§ Problem details: Look for "sine" in each line of the entries, and return the matching lines.

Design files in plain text
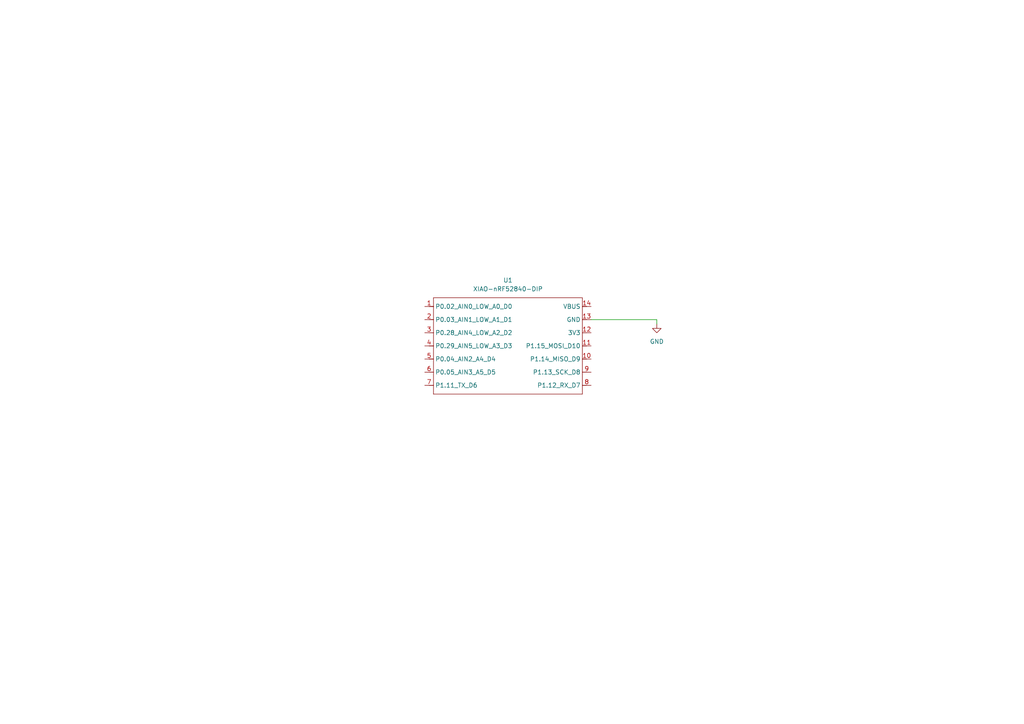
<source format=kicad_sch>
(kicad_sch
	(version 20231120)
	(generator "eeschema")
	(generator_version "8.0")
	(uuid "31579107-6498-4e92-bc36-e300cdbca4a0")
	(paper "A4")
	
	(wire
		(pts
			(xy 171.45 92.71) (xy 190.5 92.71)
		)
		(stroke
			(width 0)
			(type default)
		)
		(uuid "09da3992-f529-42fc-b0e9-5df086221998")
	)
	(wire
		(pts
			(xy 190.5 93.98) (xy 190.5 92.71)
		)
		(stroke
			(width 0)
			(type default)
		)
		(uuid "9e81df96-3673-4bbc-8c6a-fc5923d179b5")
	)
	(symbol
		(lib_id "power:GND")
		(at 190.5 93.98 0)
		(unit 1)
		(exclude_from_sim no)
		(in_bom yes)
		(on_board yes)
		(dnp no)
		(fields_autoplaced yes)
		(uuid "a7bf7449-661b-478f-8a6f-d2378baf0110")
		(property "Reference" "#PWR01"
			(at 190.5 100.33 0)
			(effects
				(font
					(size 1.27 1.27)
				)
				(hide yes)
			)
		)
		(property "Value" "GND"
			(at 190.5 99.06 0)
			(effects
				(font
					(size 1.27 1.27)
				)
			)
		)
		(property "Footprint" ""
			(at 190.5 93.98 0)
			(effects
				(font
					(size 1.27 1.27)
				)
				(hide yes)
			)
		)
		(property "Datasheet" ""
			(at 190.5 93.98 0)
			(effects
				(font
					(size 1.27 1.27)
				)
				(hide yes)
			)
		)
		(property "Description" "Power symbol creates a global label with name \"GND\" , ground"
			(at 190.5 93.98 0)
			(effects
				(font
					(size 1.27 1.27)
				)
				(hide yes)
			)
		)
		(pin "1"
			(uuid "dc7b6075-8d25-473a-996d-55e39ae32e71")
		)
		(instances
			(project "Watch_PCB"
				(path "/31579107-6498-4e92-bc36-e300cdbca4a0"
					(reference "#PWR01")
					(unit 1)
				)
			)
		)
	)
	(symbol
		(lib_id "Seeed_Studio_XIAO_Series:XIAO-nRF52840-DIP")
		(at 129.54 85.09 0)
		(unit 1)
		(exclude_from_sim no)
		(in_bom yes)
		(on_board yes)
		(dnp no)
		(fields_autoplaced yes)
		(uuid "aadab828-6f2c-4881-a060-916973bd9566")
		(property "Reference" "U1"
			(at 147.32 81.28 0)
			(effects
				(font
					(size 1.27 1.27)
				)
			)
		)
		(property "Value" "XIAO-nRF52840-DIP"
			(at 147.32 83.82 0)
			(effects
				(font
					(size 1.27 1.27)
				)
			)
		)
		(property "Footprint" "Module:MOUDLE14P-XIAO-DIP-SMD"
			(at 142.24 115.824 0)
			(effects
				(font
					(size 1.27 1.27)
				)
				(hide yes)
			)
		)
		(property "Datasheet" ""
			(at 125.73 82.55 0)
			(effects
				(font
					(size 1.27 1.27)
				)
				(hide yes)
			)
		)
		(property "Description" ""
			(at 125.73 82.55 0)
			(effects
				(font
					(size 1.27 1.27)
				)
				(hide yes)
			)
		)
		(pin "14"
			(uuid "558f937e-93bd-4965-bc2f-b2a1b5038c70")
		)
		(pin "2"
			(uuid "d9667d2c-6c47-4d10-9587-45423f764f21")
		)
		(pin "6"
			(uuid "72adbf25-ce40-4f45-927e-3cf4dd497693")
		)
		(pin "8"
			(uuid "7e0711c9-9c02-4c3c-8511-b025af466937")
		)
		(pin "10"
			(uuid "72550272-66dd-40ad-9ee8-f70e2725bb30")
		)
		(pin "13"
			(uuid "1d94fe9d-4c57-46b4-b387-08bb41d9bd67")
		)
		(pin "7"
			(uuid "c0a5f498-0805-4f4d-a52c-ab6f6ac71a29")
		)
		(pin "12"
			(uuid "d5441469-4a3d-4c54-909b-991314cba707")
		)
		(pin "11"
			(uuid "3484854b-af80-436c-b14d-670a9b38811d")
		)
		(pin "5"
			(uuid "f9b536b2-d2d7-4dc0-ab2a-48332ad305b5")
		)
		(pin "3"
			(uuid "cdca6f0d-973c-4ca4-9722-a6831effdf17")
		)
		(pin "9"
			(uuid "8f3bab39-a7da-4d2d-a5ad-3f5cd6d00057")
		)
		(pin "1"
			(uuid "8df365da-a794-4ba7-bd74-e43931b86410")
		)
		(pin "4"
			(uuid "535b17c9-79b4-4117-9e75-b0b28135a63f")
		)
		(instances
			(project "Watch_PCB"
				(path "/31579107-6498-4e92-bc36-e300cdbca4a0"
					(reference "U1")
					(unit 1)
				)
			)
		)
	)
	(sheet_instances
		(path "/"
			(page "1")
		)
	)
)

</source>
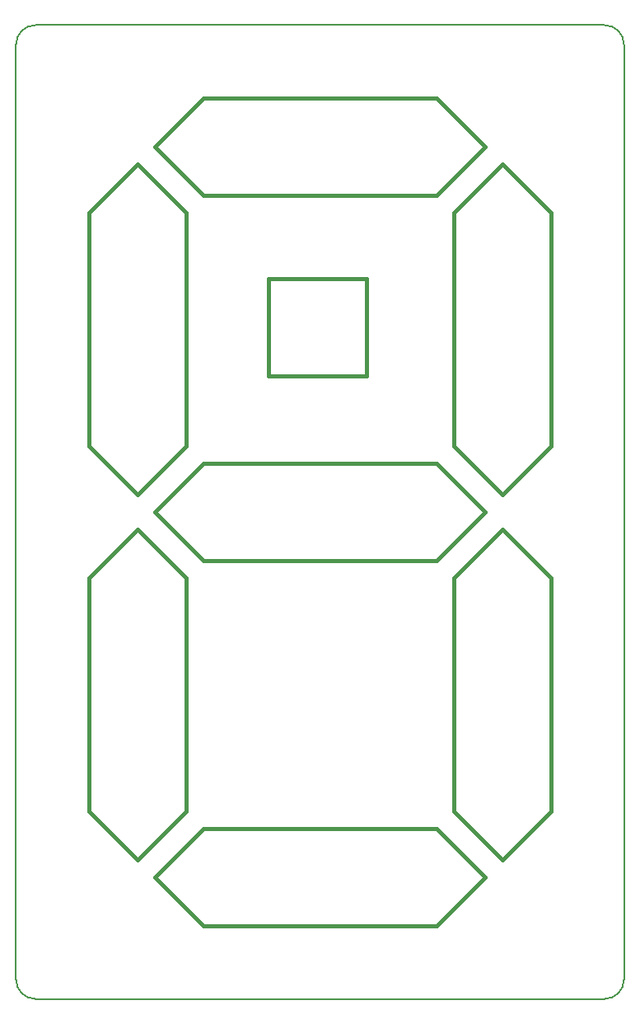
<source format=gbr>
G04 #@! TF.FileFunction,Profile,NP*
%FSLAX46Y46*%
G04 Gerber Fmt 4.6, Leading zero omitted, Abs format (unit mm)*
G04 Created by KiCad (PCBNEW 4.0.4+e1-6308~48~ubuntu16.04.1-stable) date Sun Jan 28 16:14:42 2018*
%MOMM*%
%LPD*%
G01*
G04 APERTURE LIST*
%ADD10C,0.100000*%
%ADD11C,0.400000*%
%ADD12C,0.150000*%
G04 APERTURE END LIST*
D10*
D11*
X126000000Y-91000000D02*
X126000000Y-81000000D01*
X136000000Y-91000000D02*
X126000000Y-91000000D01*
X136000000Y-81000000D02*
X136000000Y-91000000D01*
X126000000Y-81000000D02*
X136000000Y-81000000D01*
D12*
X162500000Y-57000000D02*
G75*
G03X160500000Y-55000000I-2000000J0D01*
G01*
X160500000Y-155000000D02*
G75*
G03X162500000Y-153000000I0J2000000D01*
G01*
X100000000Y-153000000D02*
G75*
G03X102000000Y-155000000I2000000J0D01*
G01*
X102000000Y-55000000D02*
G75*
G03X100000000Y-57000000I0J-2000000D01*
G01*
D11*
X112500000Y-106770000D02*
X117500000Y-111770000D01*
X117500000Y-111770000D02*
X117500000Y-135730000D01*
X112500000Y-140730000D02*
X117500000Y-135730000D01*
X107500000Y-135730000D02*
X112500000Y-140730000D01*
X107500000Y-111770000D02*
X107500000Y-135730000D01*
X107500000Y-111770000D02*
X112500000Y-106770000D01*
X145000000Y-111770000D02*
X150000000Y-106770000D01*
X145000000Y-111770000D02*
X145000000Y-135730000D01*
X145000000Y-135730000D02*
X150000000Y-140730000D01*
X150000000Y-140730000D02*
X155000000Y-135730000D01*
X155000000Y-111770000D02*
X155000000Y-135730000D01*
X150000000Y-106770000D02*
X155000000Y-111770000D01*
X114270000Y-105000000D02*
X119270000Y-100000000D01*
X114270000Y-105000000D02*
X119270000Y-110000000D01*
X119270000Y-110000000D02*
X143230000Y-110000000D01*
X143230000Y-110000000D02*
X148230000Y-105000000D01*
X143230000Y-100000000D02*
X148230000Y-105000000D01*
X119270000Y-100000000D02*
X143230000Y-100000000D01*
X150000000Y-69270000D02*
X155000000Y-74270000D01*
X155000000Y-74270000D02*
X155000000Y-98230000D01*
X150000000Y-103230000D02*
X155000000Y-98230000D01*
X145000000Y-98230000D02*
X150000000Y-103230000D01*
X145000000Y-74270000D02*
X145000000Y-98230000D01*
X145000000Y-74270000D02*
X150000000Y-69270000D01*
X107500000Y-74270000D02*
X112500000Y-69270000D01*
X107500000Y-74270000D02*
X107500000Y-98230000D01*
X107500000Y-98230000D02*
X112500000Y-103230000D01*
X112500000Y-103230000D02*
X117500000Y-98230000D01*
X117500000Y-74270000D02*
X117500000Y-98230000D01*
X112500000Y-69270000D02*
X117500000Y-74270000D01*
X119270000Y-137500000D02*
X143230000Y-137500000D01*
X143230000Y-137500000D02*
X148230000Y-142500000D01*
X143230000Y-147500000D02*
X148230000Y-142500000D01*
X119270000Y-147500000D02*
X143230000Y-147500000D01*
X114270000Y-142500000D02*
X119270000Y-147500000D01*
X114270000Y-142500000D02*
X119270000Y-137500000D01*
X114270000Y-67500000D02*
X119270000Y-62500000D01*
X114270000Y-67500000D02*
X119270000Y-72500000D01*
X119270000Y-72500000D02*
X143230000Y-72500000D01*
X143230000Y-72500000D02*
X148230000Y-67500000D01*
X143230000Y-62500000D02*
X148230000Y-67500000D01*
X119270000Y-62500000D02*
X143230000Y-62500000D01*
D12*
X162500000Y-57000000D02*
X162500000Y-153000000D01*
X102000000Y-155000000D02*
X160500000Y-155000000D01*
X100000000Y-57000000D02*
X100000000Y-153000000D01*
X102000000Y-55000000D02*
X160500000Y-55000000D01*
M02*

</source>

...

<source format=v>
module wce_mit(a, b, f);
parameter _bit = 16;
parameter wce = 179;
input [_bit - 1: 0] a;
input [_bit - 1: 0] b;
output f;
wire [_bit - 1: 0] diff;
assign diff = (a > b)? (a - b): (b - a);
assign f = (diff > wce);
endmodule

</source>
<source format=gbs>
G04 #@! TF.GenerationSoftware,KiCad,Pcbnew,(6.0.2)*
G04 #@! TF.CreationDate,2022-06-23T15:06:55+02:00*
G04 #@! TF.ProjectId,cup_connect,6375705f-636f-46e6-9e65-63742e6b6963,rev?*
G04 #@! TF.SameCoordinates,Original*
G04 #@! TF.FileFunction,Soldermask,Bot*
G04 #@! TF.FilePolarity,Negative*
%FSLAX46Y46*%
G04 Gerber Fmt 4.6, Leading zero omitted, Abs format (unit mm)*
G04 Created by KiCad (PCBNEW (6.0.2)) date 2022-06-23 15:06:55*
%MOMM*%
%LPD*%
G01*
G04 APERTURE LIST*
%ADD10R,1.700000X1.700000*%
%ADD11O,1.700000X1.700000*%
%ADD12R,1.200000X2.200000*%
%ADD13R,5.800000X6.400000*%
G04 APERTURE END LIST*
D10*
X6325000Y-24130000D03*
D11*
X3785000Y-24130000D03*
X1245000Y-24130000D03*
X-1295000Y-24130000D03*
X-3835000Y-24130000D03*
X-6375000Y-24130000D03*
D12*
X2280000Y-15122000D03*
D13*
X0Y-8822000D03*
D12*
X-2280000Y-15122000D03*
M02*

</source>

...

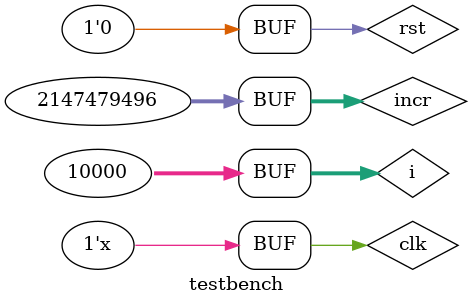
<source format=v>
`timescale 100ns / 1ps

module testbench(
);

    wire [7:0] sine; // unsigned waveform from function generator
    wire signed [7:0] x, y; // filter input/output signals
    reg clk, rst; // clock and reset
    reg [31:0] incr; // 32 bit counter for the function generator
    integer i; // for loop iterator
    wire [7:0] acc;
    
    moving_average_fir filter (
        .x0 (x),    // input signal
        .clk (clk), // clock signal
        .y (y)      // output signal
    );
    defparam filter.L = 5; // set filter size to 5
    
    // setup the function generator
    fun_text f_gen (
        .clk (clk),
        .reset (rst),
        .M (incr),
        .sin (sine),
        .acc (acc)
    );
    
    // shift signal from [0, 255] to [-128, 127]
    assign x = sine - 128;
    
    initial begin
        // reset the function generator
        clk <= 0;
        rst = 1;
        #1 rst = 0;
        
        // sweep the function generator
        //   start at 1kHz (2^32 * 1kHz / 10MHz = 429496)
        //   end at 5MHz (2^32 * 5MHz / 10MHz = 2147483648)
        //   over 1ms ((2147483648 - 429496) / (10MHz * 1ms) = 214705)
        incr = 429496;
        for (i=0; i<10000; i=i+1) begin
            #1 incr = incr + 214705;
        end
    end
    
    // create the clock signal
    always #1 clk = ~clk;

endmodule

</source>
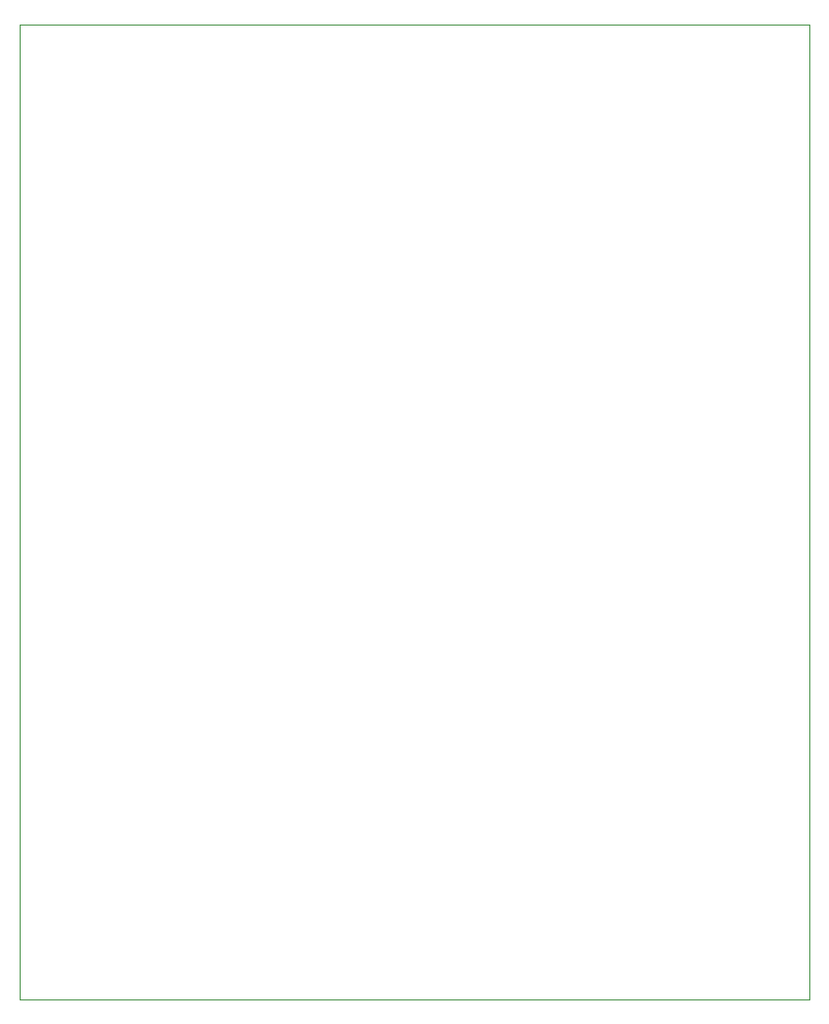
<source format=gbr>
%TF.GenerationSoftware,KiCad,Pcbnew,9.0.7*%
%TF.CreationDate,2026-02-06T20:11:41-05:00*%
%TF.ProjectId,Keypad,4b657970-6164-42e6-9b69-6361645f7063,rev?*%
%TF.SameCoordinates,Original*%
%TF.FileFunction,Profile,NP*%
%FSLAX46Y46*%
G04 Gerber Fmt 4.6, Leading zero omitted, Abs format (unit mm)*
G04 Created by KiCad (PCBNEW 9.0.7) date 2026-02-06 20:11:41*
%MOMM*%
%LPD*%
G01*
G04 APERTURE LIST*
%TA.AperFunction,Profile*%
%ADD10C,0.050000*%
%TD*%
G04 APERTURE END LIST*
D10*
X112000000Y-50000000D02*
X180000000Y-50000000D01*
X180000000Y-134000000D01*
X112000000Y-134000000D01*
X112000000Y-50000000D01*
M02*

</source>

§ Answer to this problem:
    wire [7:0] sine; // unsigned waveform from function generator
        .sin (sine),
    assign x = sine - 128;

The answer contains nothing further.